Take this statement from a nongovernmental organization that deals with

issues concerning OFWs: “Since 1975, OFWs were used as a solution to

address the series of economic crises.” Similarly, the government is

being criticized for its deliberate policy to export labor. This

criticism is valid insofar as the government treats OFWs as mere

instruments to buoy up the economy at the same time that it becomes

complacent in pushing for the hard reforms that address the underlying

causes of Philippine underdevelopment.


It is likewise disturbing that the deployment of Filipino workers has

led to negative social consequences especially in relation to the

family -physical separation, broken marriages, neglect of children, etc.

Despite this, one must not jump into the conclusion that labor

migration is an artificial or a “quick-fix” solution. Even as we

acknowledge the problems arising from labor migration, we need to

highlight the benefits that can be gained from it.


More to the point, the maximum benefits from the movement of workers

abroad have yet to be realized. The common view is that OFWs shore up a

weak economy. What has been overlooked, however, is how labor migration

can help put in place long-term growth and development.


There is unanimity in policy formulation and public opinion that the

Philippines must sustain higher levels of investments and growth over a

long period. The correlation between sustained growth on the one hand

and job creation and poverty reduction on the other hand is firmly

established.


In this regard, labor migration is an advantage for a poor or

developing country like the Philippines towards deriving maximum

economic benefits in conjunction with its implementation of an

appropriate growth and development strategy. To put it another way, a

development-oriented labor migration policy can be designed to

supplement a national reform agenda that will catalyze growth.

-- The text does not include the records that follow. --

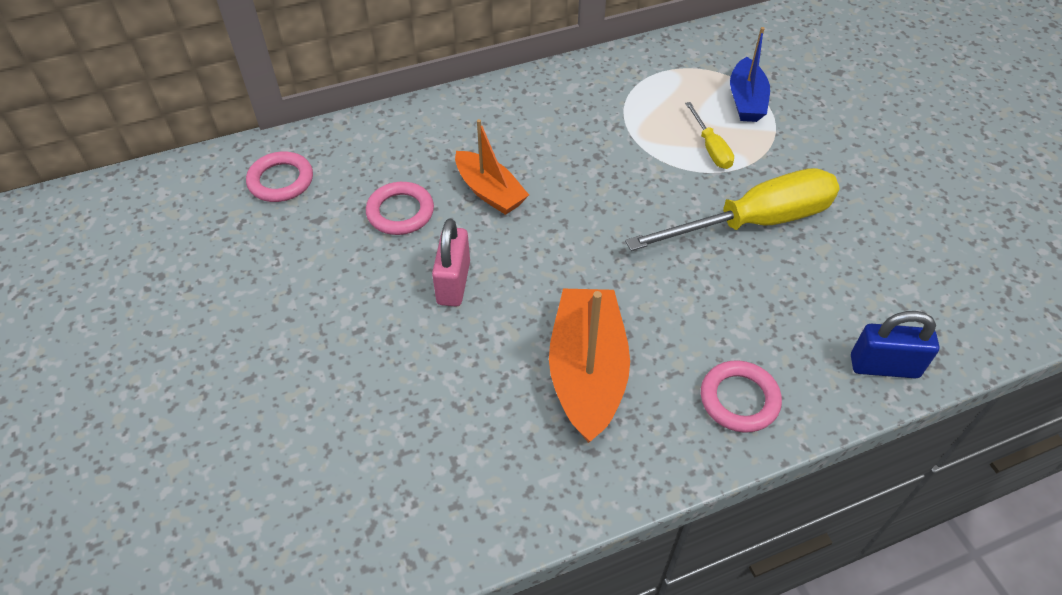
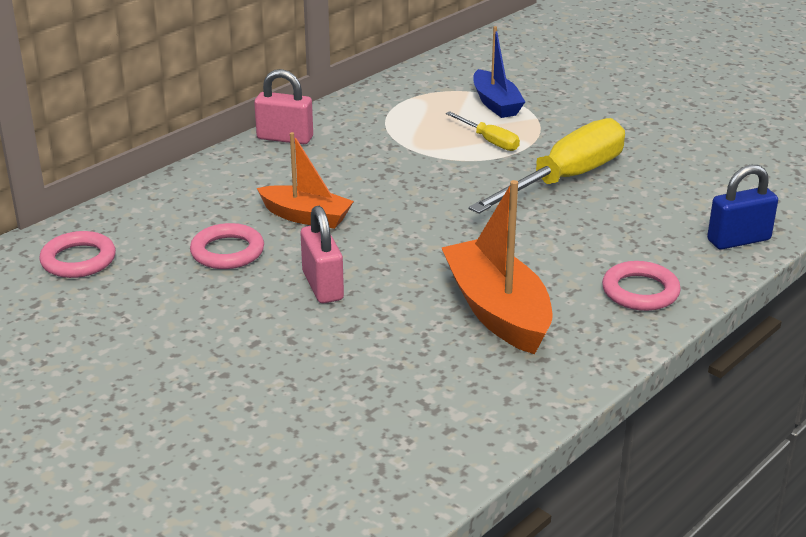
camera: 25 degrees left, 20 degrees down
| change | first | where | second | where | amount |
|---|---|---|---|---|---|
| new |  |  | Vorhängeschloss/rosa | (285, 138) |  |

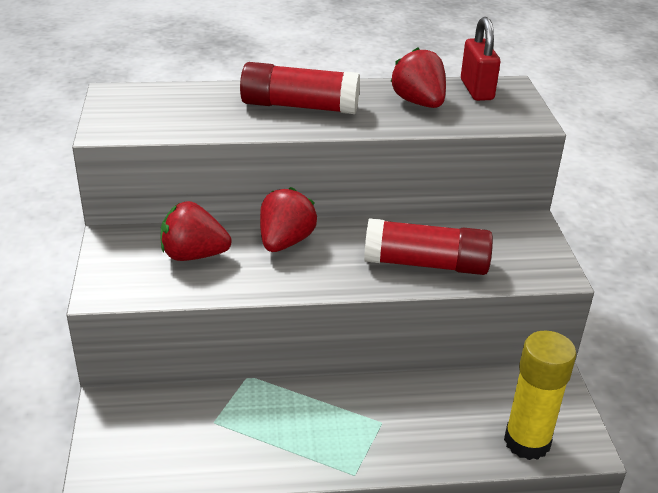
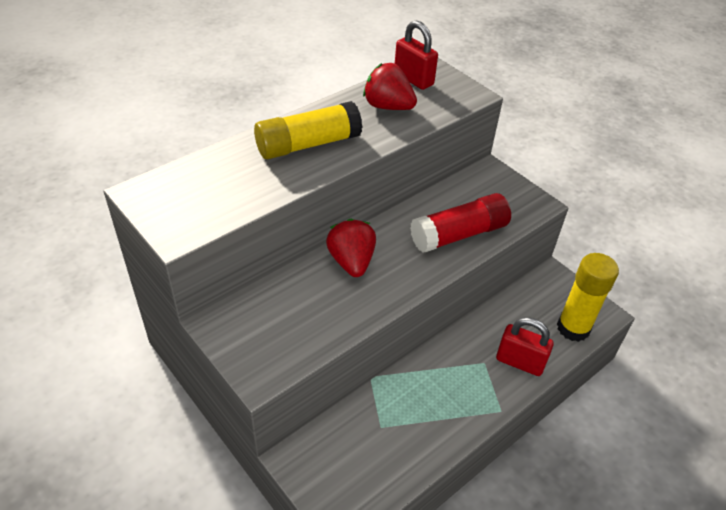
camera: 35 degrees left, 10 degrees up
| change | first | where | second | where | amount |
|---|---|---|---|---|---|
| gone | Erdbeere/rot | (194, 255) |  |  |  |
| repainted | Klebestift/rot | (299, 106) | Klebestift/gelb | (308, 144) |  |
| new |  |  | Vorhängeschloss/rot | (519, 362) |  |

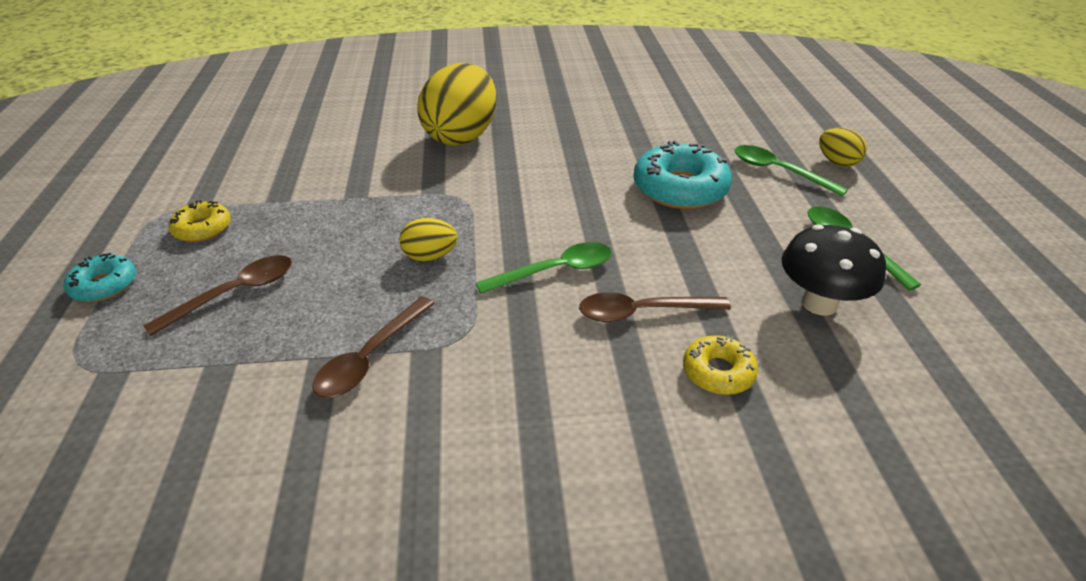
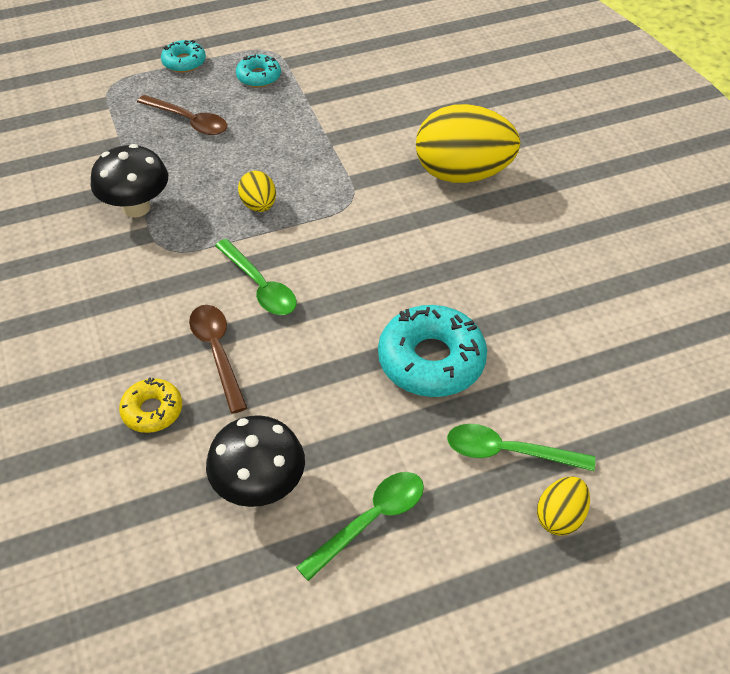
camera: 75 degrees right, 10 degrees up
| change | first | where | second | where | amount |
|---|---|---|---|---|---|
| repainted | Donut/gelb | (202, 229) | Donut/türkis | (259, 77) |  |
| swapped | Löffel/braun | (370, 357) | Pilz/schwarz | (136, 207) |  |
| rotated | Löffel/grün | (778, 171) |  | (508, 452) | 105 degrees counterclockwise |

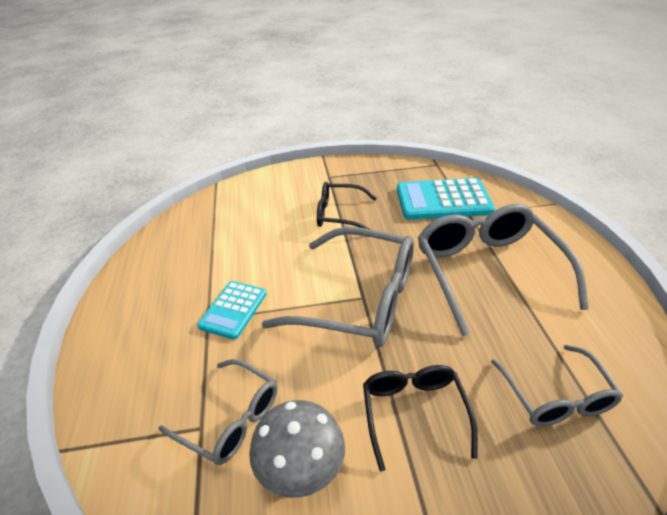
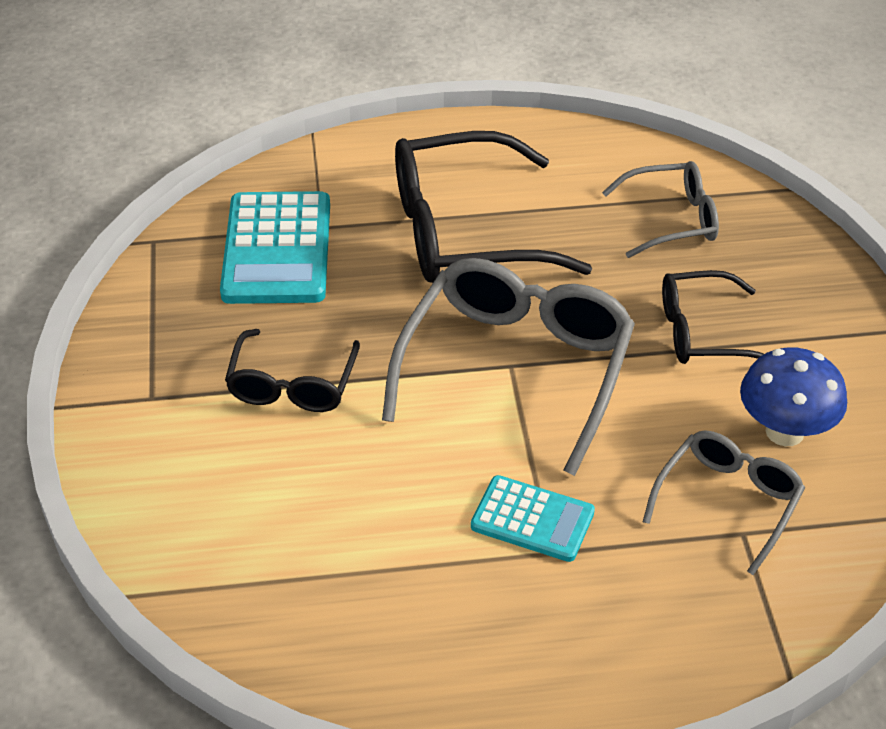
camera: 90 degrees left, 5 degrees up
| change | first | where | second | where | amount |
|---|---|---|---|---|---|
| repainted | Pilz/grau | (301, 470) | Pilz/blau | (784, 431) |  |
| repainted | Brille/grau | (487, 271) | Brille/schwarz | (464, 232) |  |

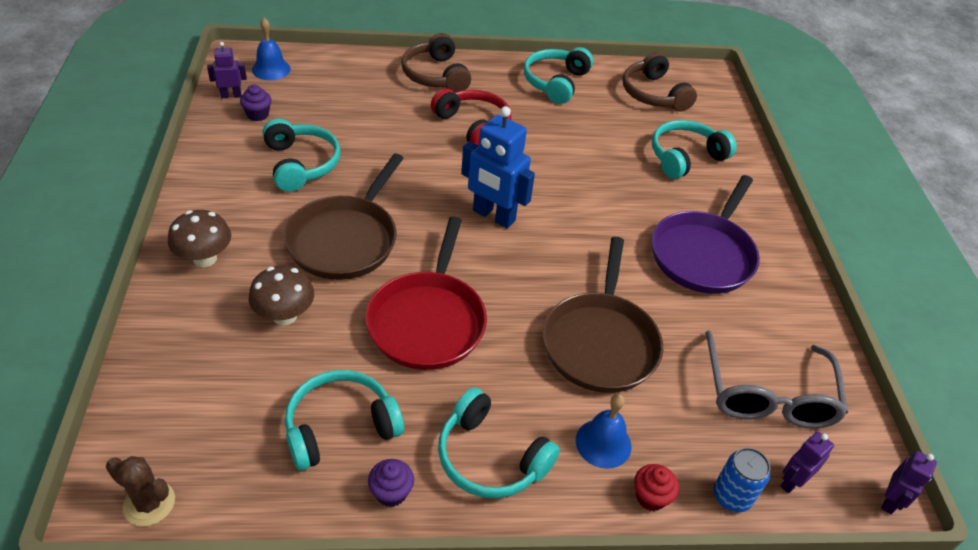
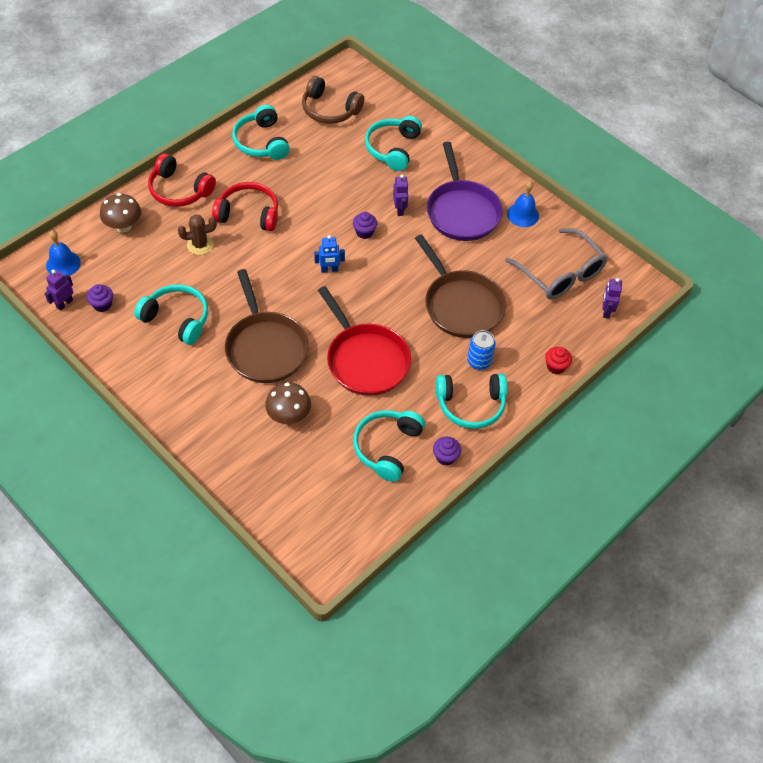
camera: 40 degrees left, 10 degrees up
| change | first | where | second | where | amount |
|---|---|---|---|---|---|
| shifted | Kaktus/braun | (149, 503) |  | (200, 245) |  |
| shifted | Pilz/braun | (205, 258) |  | (123, 226) |  |
| repainted | Kopfhörer/braun | (435, 75) | Kopfhörer/rot | (179, 190) |  |
| scaled | Roboter/blau | (493, 216) |  | (329, 270) | x0.52 |
| shifted | Glocke/blau | (603, 443) |  | (523, 215) |  |
| shifted | Dose/blau | (731, 496) |  | (479, 361) |  |
| shifted | Roboter/lila | (890, 501) |  | (399, 210) |  |
| new |  |  | Muffin/lila | (364, 232) |  |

Labor migration cannot be the basis of a national development strategy,

but it can be a component in the pursuit of the strategy.


To reiterate, the Philippines, as well as other developing countries

with a big number of overseas workers, have yet to capture the largest

possible economic gains from labor migration. Dani Rodrik in Feasible

Globalizations (2002) even argues that the possible gains from all

those World Trade Organization (WTO) negotiations (e.g., market access

for exports of developing countries, removal of agricultural subsidies

by rich countries, etc.) in the so-called development round would pale

in comparison to the potential gains from the international movement of

labor.


A basic economics principle explains this: the larger the price

differentials of goods or services across national markets, the much

larger in exponential terms are the income gains from international

trade. Technically, this is formulated as follows: income gains from

international trade increasing with the square of the price

differentials. In Rodrik’s estimate, the price differentials for goods

and financial assets have narrowed to a ratio of 2-to-1 as a result of

liberalization.


However, in relation to labor services, Rodrik estimates that the wages

of workers for the same jobs in the highest-income countries and

low-income countries can differ by a factor of 10 or even more. (Note

that more than 60% of overseas Filipinos are located in the highly

advanced economies in North America, Europe, Japan, and Australia. They

have much to gain from the wide differentials even if the ratio in the

case of some rich countries vis-a-vis the Philippines would be less

than 10 to 1. As an illustration, the nonagriculture minimum wage in

Metro Manila is equivalent to $5.23 for an eight-hour working day

compared to the federal minimum wage of $42.20 for an eight-hour

working day in the US.) To apply the formula above, the benefits to

poor countries from labor mobility can be 25 times larger than what can

be obtained from the mobility of goods and capital.